Llegas a experimentar probablemente ese estado de los púgiles que quedan sonados y que oyen un timbre, por ejemplo, o un teléfono, y se ponen en guardia como acto reflejo. Eso les pasa. En todos los deportes se dice, se juega a esto, a aquello, menos en el boxeo. En las prefallas, en estas mascletás en el centro de la capital, tampoco se juega, sino que tu cuerpo se alerta y se prepara para la defensa. Te pueden reventar los tímpanos. A mí, aparte, como a tantos, me emocionan. El subidón es palpable y quedas sonado como los boxeadores; al menos, momentáneamente.
Hoy, además, una joven que estaba a mi lado dijo que era demasiado fuerte el ruido y acabó deslizándose en mis brazos, desmayada por el tronío final, que es tan potente que la sangre corre a una velocidad estrepitosa para defender al organismo, dejándote sin sentido... como en esta ocasión.
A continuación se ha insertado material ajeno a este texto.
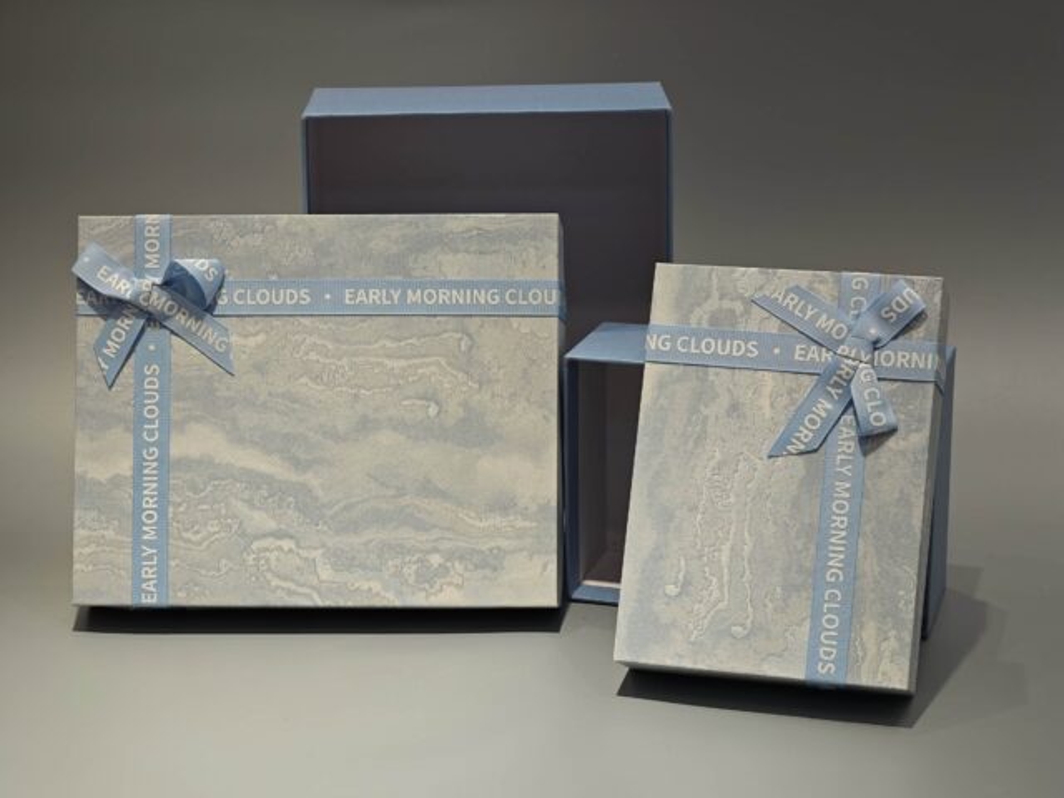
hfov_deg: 26.0
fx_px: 2305
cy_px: 399
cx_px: 532
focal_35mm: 75
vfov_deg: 19.6
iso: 100
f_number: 2
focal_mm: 10.1
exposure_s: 1/100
Enseguida se levantaron numerosas manos y el servicio sanitario se abrió paso entre la apretada muchedumbre y se llevó a la chiquilla que, la verdad, estaba lívida, vencida por el impactante ruido.
También se puede morir de pirotecnia, por los decibelios que llega a producir. Yo he llorado, sin embargo, de emoción por las dos cosas: ver como puede irse la vida por los oídos y —atrapados los míos y los de todos los presentes por tanta seducción sonora— cuando gritan y aplauden con tanto fervor a tu lado... y tantos.